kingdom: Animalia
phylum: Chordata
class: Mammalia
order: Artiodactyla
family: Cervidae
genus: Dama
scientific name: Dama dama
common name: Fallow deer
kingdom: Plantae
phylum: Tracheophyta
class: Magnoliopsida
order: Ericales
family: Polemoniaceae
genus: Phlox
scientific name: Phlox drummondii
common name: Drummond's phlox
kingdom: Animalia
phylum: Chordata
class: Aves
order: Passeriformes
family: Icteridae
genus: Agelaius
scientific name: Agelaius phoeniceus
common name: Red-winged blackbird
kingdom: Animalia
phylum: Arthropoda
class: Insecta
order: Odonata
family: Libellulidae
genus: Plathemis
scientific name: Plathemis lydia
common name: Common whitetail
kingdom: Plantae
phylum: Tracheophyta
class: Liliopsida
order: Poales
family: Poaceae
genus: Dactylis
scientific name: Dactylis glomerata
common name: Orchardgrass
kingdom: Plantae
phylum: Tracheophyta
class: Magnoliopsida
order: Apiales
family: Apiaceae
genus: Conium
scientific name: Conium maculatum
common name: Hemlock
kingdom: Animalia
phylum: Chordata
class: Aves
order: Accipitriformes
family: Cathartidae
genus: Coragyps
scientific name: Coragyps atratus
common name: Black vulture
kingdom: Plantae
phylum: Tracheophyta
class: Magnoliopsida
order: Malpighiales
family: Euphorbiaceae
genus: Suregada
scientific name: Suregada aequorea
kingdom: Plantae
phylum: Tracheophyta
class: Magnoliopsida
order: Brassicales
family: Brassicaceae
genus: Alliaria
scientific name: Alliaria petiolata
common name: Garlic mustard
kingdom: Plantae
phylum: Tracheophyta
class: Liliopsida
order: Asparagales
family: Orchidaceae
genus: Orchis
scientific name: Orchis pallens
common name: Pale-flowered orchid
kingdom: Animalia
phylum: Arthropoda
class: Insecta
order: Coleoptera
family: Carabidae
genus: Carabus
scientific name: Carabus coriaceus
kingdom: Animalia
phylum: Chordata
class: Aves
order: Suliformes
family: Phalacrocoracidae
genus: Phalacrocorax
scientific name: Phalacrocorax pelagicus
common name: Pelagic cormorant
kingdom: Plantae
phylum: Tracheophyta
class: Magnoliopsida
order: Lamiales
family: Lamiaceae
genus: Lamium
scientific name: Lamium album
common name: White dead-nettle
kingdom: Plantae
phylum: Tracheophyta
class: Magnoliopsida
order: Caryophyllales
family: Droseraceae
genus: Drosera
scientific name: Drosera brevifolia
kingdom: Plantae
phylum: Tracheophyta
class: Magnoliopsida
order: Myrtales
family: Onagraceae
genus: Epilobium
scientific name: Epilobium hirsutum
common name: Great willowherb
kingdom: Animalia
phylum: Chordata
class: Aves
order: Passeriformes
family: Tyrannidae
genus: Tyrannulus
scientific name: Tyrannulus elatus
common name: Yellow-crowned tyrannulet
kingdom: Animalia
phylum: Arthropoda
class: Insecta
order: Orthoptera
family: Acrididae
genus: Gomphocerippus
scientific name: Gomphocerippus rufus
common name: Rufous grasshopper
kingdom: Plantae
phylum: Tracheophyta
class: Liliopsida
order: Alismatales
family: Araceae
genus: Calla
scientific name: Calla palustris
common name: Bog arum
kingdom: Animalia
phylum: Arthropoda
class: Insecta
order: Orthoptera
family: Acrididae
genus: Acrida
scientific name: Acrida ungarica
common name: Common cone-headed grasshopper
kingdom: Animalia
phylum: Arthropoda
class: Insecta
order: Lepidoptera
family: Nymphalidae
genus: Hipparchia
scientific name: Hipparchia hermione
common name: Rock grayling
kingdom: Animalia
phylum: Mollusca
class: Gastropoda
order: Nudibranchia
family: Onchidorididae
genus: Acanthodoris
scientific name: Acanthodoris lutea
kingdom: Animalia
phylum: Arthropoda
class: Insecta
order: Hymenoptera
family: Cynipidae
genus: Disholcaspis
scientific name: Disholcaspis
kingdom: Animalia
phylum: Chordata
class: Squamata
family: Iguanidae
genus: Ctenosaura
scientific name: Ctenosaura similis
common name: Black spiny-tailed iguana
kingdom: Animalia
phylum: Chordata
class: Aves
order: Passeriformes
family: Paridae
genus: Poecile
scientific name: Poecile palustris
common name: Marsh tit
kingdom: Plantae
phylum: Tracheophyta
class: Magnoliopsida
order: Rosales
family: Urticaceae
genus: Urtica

• The exercise
Turn every line of the records above into one numbered list, and skip any blank lines.

• Problem solution
1. kingdom: Animalia
2. phylum: Chordata
3. class: Mammalia
4. order: Artiodactyla
5. family: Cervidae
6. genus: Dama
7. scientific name: Dama dama
8. common name: Fallow deer
9. kingdom: Plantae
10. phylum: Tracheophyta
11. class: Magnoliopsida
12. order: Ericales
13. family: Polemoniaceae
14. genus: Phlox
15. scientific name: Phlox drummondii
16. common name: Drummond's phlox
17. kingdom: Animalia
18. phylum: Chordata
19. class: Aves
20. order: Passeriformes
21. family: Icteridae
22. genus: Agelaius
23. scientific name: Agelaius phoeniceus
24. common name: Red-winged blackbird
25. kingdom: Animalia
26. phylum: Arthropoda
27. class: Insecta
28. order: Odonata
29. family: Libellulidae
30. genus: Plathemis
31. scientific name: Plathemis lydia
32. common name: Common whitetail
33. kingdom: Plantae
34. phylum: Tracheophyta
35. class: Liliopsida
36. order: Poales
37. family: Poaceae
38. genus: Dactylis
39. scientific name: Dactylis glomerata
40. common name: Orchardgrass
41. kingdom: Plantae
42. phylum: Tracheophyta
43. class: Magnoliopsida
44. order: Apiales
45. family: Apiaceae
46. genus: Conium
47. scientific name: Conium maculatum
48. common name: Hemlock
49. kingdom: Animalia
50. phylum: Chordata
51. class: Aves
52. order: Accipitriformes
53. family: Cathartidae
54. genus: Coragyps
55. scientific name: Coragyps atratus
56. common name: Black vulture
57. kingdom: Plantae
58. phylum: Tracheophyta
59. class: Magnoliopsida
60. order: Malpighiales
61. family: Euphorbiaceae
62. genus: Suregada
63. scientific name: Suregada aequorea
64. kingdom: Plantae
65. phylum: Tracheophyta
66. class: Magnoliopsida
67. order: Brassicales
68. family: Brassicaceae
69. genus: Alliaria
70. scientific name: Alliaria petiolata
71. common name: Garlic mustard
72. kingdom: Plantae
73. phylum: Tracheophyta
74. class: Liliopsida
75. order: Asparagales
76. family: Orchidaceae
77. genus: Orchis
78. scientific name: Orchis pallens
79. common name: Pale-flowered orchid
80. kingdom: Animalia
81. phylum: Arthropoda
82. class: Insecta
83. order: Coleoptera
84. family: Carabidae
85. genus: Carabus
86. scientific name: Carabus coriaceus
87. kingdom: Animalia
88. phylum: Chordata
89. class: Aves
90. order: Suliformes
91. family: Phalacrocoracidae
92. genus: Phalacrocorax
93. scientific name: Phalacrocorax pelagicus
94. common name: Pelagic cormorant
95. kingdom: Plantae
96. phylum: Tracheophyta
97. class: Magnoliopsida
98. order: Lamiales
99. family: Lamiaceae
100. genus: Lamium
101. scientific name: Lamium album
102. common name: White dead-nettle
103. kingdom: Plantae
104. phylum: Tracheophyta
105. class: Magnoliopsida
106. order: Caryophyllales
107. family: Droseraceae
108. genus: Drosera
109. scientific name: Drosera brevifolia
110. kingdom: Plantae
111. phylum: Tracheophyta
112. class: Magnoliopsida
113. order: Myrtales
114. family: Onagraceae
115. genus: Epilobium
116. scientific name: Epilobium hirsutum
117. common name: Great willowherb
118. kingdom: Animalia
119. phylum: Chordata
120. class: Aves
121. order: Passeriformes
122. family: Tyrannidae
123. genus: Tyrannulus
124. scientific name: Tyrannulus elatus
125. common name: Yellow-crowned tyrannulet
126. kingdom: Animalia
127. phylum: Arthropoda
128. class: Insecta
129. order: Orthoptera
130. family: Acrididae
131. genus: Gomphocerippus
132. scientific name: Gomphocerippus rufus
133. common name: Rufous grasshopper
134. kingdom: Plantae
135. phylum: Tracheophyta
136. class: Liliopsida
137. order: Alismatales
138. family: Araceae
139. genus: Calla
140. scientific name: Calla palustris
141. common name: Bog arum
142. kingdom: Animalia
143. phylum: Arthropoda
144. class: Insecta
145. order: Orthoptera
146. family: Acrididae
147. genus: Acrida
148. scientific name: Acrida ungarica
149. common name: Common cone-headed grasshopper
150. kingdom: Animalia
151. phylum: Arthropoda
152. class: Insecta
153. order: Lepidoptera
154. family: Nymphalidae
155. genus: Hipparchia
156. scientific name: Hipparchia hermione
157. common name: Rock grayling
158. kingdom: Animalia
159. phylum: Mollusca
160. class: Gastropoda
161. order: Nudibranchia
162. family: Onchidorididae
163. genus: Acanthodoris
164. scientific name: Acanthodoris lutea
165. kingdom: Animalia
166. phylum: Arthropoda
167. class: Insecta
168. order: Hymenoptera
169. family: Cynipidae
170. genus: Disholcaspis
171. scientific name: Disholcaspis
172. kingdom: Animalia
173. phylum: Chordata
174. class: Squamata
175. family: Iguanidae
176. genus: Ctenosaura
177. scientific name: Ctenosaura similis
178. common name: Black spiny-tailed iguana
179. kingdom: Animalia
180. phylum: Chordata
181. class: Aves
182. order: Passeriformes
183. family: Paridae
184. genus: Poecile
185. scientific name: Poecile palustris
186. common name: Marsh tit
187. kingdom: Plantae
188. phylum: Tracheophyta
189. class: Magnoliopsida
190. order: Rosales
191. family: Urticaceae
192. genus: Urtica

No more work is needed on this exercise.